# I Need To Get Fitted Please Help!



## dudwns2595 (Oct 3, 2006)

Hi, I was wondering if you litespeed people can give me some advices.
I am about to buy road/tri bike. I am planning to buy Tuscany or Tackyon.
I'm about 162cm(is that 5'31''?), I found 51cm tackyon at really good price, second hand.
I'm not sure if that's gonna fit me, i measurd my inseam using 30cm ruler, and i got about
72cm? according to the formula from http://www.coloradocyclist.com/bikefit/ inseam * 0.67 = frame size.
I got about 72*0.67= 49cm, is that mean that i should get 49cm or what?
If that is what it is, i hope i have little longer legs when i measure it at LBS.
or If anyone tried trek or giant bikes, i might try 51cm trek bike and if i know the 
difference between litespeed and trek, that might give me some idea.

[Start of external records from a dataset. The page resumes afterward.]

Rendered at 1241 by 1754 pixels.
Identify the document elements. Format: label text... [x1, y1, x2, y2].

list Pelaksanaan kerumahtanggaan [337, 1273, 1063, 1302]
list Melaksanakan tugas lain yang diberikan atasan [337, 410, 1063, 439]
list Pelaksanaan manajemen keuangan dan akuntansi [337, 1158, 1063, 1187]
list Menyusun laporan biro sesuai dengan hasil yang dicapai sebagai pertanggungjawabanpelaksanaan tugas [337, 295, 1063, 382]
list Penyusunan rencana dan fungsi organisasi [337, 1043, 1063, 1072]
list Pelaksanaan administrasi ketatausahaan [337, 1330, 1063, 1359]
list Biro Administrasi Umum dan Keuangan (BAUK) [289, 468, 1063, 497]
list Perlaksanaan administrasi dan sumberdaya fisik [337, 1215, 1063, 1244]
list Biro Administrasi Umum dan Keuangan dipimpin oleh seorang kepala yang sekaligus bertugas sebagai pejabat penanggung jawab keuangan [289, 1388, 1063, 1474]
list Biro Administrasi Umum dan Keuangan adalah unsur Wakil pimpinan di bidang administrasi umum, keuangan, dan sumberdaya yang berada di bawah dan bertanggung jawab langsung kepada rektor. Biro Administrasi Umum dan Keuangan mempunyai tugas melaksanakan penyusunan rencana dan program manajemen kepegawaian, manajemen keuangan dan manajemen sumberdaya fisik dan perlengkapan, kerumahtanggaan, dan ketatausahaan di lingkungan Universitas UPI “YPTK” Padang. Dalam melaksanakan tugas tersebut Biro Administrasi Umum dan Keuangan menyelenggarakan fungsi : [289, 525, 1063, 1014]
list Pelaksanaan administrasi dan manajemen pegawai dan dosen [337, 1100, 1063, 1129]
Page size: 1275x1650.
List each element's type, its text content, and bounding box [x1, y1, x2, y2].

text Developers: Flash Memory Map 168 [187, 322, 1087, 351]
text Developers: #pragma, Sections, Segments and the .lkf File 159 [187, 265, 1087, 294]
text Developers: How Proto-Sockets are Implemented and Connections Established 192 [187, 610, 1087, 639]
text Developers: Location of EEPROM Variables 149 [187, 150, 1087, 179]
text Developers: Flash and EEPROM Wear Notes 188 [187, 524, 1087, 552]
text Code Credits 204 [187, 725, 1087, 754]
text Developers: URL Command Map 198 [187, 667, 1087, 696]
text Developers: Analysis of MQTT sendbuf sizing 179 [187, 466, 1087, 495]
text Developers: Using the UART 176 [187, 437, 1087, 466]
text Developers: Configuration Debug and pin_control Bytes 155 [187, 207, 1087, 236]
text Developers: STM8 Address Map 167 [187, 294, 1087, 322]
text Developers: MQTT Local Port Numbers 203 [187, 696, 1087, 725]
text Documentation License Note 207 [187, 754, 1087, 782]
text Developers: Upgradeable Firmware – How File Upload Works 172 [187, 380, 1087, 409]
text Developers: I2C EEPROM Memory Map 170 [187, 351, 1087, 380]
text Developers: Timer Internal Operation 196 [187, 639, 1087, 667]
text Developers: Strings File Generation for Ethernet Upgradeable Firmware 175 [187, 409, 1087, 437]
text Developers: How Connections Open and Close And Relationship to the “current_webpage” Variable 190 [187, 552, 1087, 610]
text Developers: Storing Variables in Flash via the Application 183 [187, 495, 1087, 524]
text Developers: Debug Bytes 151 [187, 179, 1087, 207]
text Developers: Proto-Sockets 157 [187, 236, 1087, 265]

Thanks for reading, and will be more thank you if you can give me some ideas.

ps. i feel sad since i measured my height using 30cm ruler now, and it seems like 
i got shorter, it is natural that human gets short as they get older but i am only 
one month to turn 18. :mad2:


----------



## IGotNuthin' (Feb 20, 2004)

Try different sizes and setups and go with what works


----------



## Akula34 (Nov 17, 2005)

*Competitive Cyclist...*

...has a fit calculator that is a little bit more in depth. You have to provide more data than just the inseam such as arm/torso length/etc. and it gives you three different suggested geometries based on how aggresive you want your position to be. By geometry, I mean that it gives you suggested tube lengths - top tube length, seat tube length and even suggested setback for the seat. 

This is by no means a perfect fit calculator, but you can at least get a ballpark idea which frames will fit you best. I would suggest doing the fit calculator and then comparing the results Competitive Cyclist gives you with the geometries that you can find on just about every major manufacturer's website. You can at least get a general idea if you need a longer top tube/shorter seat tube or vice versa and which frames would work the best. 

Some around here say it is out to lunch, but I think it is good starting point if you have no idea of what your perfect position/fit is. Good luck.


----------



## Dumbod (Dec 31, 2004)

My answer would depend on how experienced a rider you are and whether you're buying the bike locally.

If you're experienced and buying locally, give the bike a 10-mile test ride. You should be able to tell generally how the bike fits.

If you're experienced and not buying locally, compare the geometry of the new bike to your existing bike; that should give you a pretty good clue.

If you're not experienced, pay $75-150 and get a professional bike fitting from a local shop. That will tell you the range of bikes that are a good fit for you. It's a lot of money but that's better than spending $1,000s on bike that doesn't fit.


----------